Ancient Puffer, the battery voltage under load of 4.16V seems high, considering a fully charged battery sits around 4.20V.

Still, with the other figures we can see a near 8% power increase at your coil. For your 1.6 ohm coil, that is a very good gain. The best gains of course would be at lower ohms which this kit was designed for.

The maths, if interested -

power = voltage squared divided by resistance

Coil voltage old contacts: 3.67V, power = 8.42W

Coil voltage new contacts: 3.81V, power = 9.07W

9.07/8.42 = 1.077 which is close to 8% increase

If the coil resistance was raised to get back to the 8.42W power level before the kit was fitted, one would expect an 8% increase in battery life.

So if someone was using a 0.8 ohm coil (half the resistance of the 1.6 ohm coil), would they get a 16% increase in power?

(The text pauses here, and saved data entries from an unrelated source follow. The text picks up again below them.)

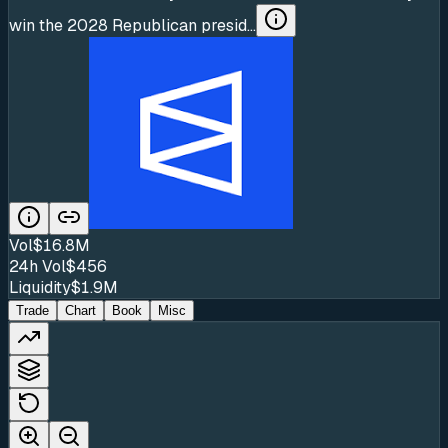
win the 2028 Republican presid...
Vol
$16.8M
24h Vol
$456
Liquidity
$1.9M
Trade
Chart
Book
Misc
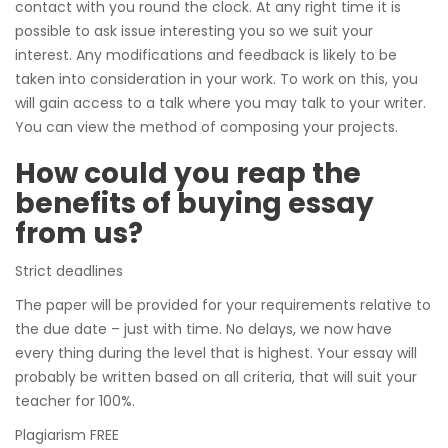
contact with you round the clock. At any right time it is
possible to ask issue interesting you so we suit your
interest. Any modifications and feedback is likely to be
taken into consideration in your work. To work on this, you
will gain access to a talk where you may talk to your writer.
You can view the method of composing your projects.
How could you reap the
benefits of buying essay
from us?
Strict deadlines
The paper will be provided for your requirements relative to
the due date – just with time. No delays, we now have
every thing during the level that is highest. Your essay will
probably be written based on all criteria, that will suit your
teacher for 100%.
Plagiarism FREE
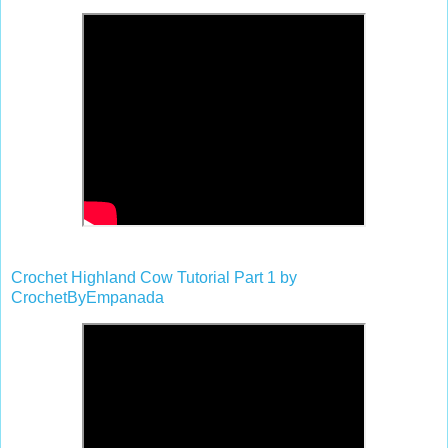
Crochet Highland Cow Tutorial Part 1 by
CrochetByEmpanada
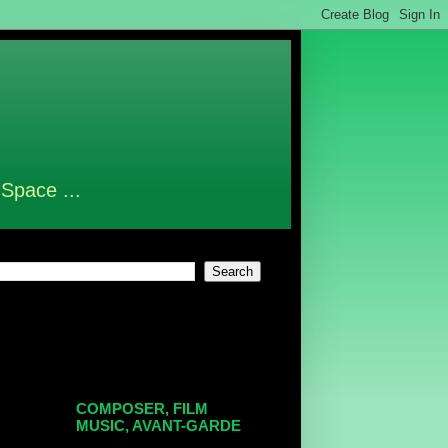
 Space ...
COMPOSER, FILM
MUSIC, AVANT-GARDE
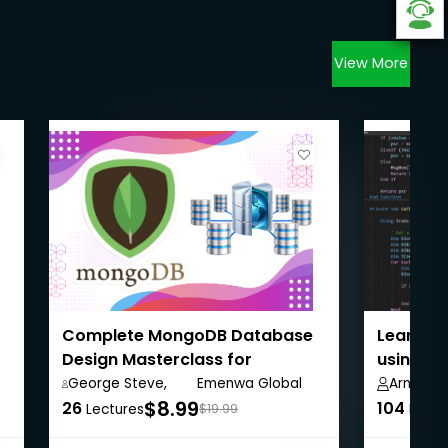
View More
Complete MongoDB Database
Learn A
Design Masterclass for
using VB
Beginners
George Steve,
Emenwa Global
Arnold Hi
$8.99
26
104
Lectures
$19.99
Lectu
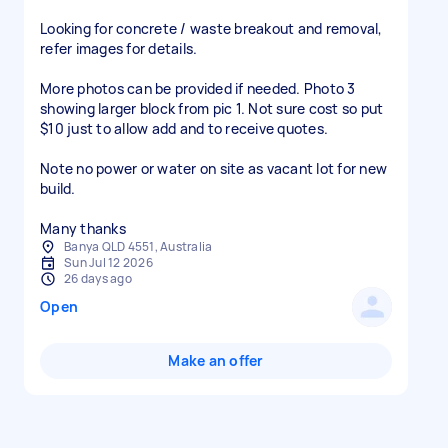
Looking for concrete / waste breakout and removal,
refer images for details.
More photos can be provided if needed. Photo 3
showing larger block from pic 1. Not sure cost so put
$10 just to allow add and to receive quotes.
Note no power or water on site as vacant lot for new
build.
Many thanks
Banya QLD 4551, Australia
Sun Jul 12 2026
26 days ago
Open
Make an offer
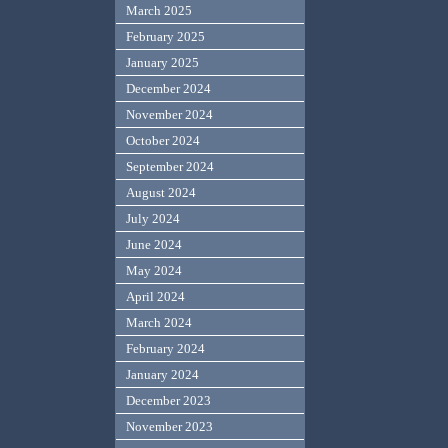
March 2025
February 2025
January 2025
December 2024
November 2024
October 2024
September 2024
August 2024
July 2024
June 2024
May 2024
April 2024
March 2024
February 2024
January 2024
December 2023
November 2023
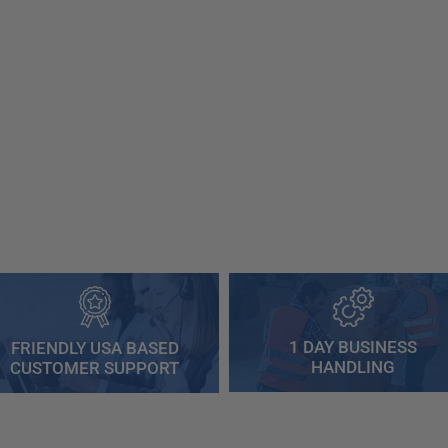
1 DAY BUSINESS
FRIENDLY USA BASED
HANDLING
CUSTOMER SUPPORT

I would need to think about that...

 

[Filthy-Beast]

Ancient Puffer, the battery voltage under load of 4.16V seems high, considering a fully charged battery sits around 4.20V.

Still, with the other figures we can see a near 8% power increase at your coil. For your 1.6 ohm coil, that is a very good gain. The best gains of course would be at lower ohms which this kit was designed for.

The maths, if interested -

power = voltage squared divided by resistance

Coil voltage old contacts: 3.67V, power = 8.42W

Coil voltage new contacts: 3.81V, power = 9.07W

9.07/8.42 = 1.077 which is close to 8% increase

If the coil resistance was raised to get back to the 8.42W power level before the kit was fitted, one would expect an 8% increase in battery life.

So if someone was using a 0.8 ohm coil (half the resistance of the 1.6 ohm coil), would they get a 16% increase in power? I would need to think about that...

No,

There is exponential increase in amp draw as resistance of the coil drops.

A drop of .6 ohms from 2.6 to 2.0 will pull 1.49 more amps and produce 2.04 more watts
But the same .6 ohm drop from .9 to .3 ohms will pull 9.34 more amps and produce 39.2 more watts.

 

[ancient puffer]

Ancient Puffer, the battery voltage under load of 4.16V seems high, considering a fully charged battery sits around 4.20V.
...

Honestly, it seemed high to me too, but the battery had come off the charger at 4.21, and I re-did the measurement several times. Given the hassle of trying to measure it without fabricating my own probes, I'm satisfied to leave it at that. At any rate, the "under load, directly from the battery" reading is useful for calculating voltage drop, but I'm just happy to see the "under load, at the atomizer" reading go from 3.67 to 3.81. Regardless of the "initial voltage", that's a 3.8% increase in voltage (8% in power as you noted) the atomizer is seeing, about what I expected from what others have seen.

I toughed it out at 1.6 ohms all evening, but this morning decided I really needed to go up a bit, so I'm running a 1.83 ohm coil, which appears to be producing at least the vapor I'm used to, if not more, and feels smoother on my throat. Of course, it's a new coil, the 1.6 ohm one I tested with was probably 2 weeks old.

I think my batteries will thank me for making the change.

ETA: by my calculations, I'm now running at 7.9W, more than happy with the vape I'm getting, and pulling nearly half a watt less from the battery.